You need a thorough change. Always focus on yourself and your goals first. I wouldn't like to see you 8 months down the line posting on Bluelight about how addicted to amphetamines you are because of your friends. Can you just tell these people that you're trying to stay clean for a while and that you think it'd be better if you didn't come to their parties... for some time? There's no reason they should get mad at you.
In my experience the people that were my party buddies were the ones dragging me down. It would always be the saaame thing with them. What do you think about going out and making new friends? Who knows how much longer the ones you have will keep partying. Maybe cut out the parties alone, but still hang out with these doing other (daily activity) things. Try to be less shy. Pleeeeeeeez! ;)
 
More good posts and food for thought cheers guys/girls. Reinforces what I've been thinking for a while.

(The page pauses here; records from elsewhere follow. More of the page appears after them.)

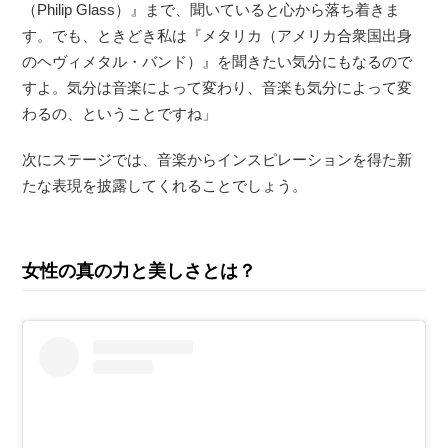
（Philip Glass）』まで、聞いていると心から落ち着きま
す。でも、ときどき私は『メタリカ（アメリカ合衆国出身
のヘヴィメタル・バンド）』を聞きたい気分にもなるので
すよ。気分は音楽によって変わり、音楽も気分によって変
わるの、ということですね」
次にステージでは、音楽からインスピレーションを得た新
たな表現を披露してくれることでしょう。
女性の真の力と美しさとは？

I feel like making gradual changes will be the easiest and so I plan to first cut out on the drugs maybe one by one and also to tell my mates that I'm doing so and not to offer me anything and instead actively discourage me. Thinking about new hobbies and potential ways to meet people as a distraction from the party crowd too. I already play football and have added a new team to my weekly schedule so will get a run out twice a week which is nice as I love sports. Also want to make an effort to be a more down to earth and outwardly friendly person as I really do have a love and energy for people within that gets masked by shyness. If theres one thing drugs taught me it is this. Maybe that will go some way to lift the underlying depression and address the problems I've been running from.

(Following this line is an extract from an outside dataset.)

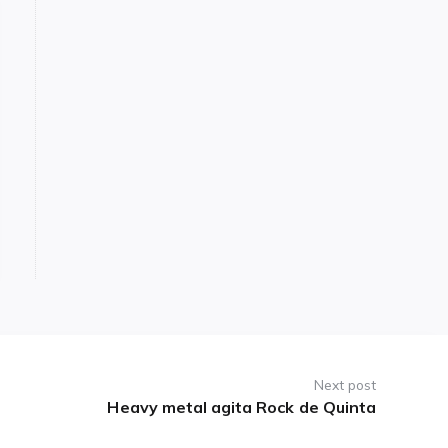
Next post
​ Heavy metal agita Rock de Quinta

May post again with hopefully a positive update a few months down the line.
 
I stopped using drugs before all my friends did (this was back in the 70's) and we really did nothing without being high so it was a huge change. At first it made people uncomfortable but I sort of took on the role of trip-sitter and that made things easier for all of us. Eventually more people stopped and a couple told me that they appreciated seeing me take the first plunge. For years I have been the odd person out because I don't drink, didn't smoke weed or do any other drugs in communities where most did (except when I was parenting my kids when they were young and then I was the odd one out because I supported people's right to choose to do drugs). If you get comfortable in your own skin, this and everything else that sets you apart from your social milieu will cease to matter. I realize that is no easy task but in a way it is an adventure. Getting to know and appreciate yourself, flaws and all, is a process, not a choice (though choice has to be at the beginning). I guess the one thing that I would regret in my life is if, at the end of it, I had never made peace with my own self.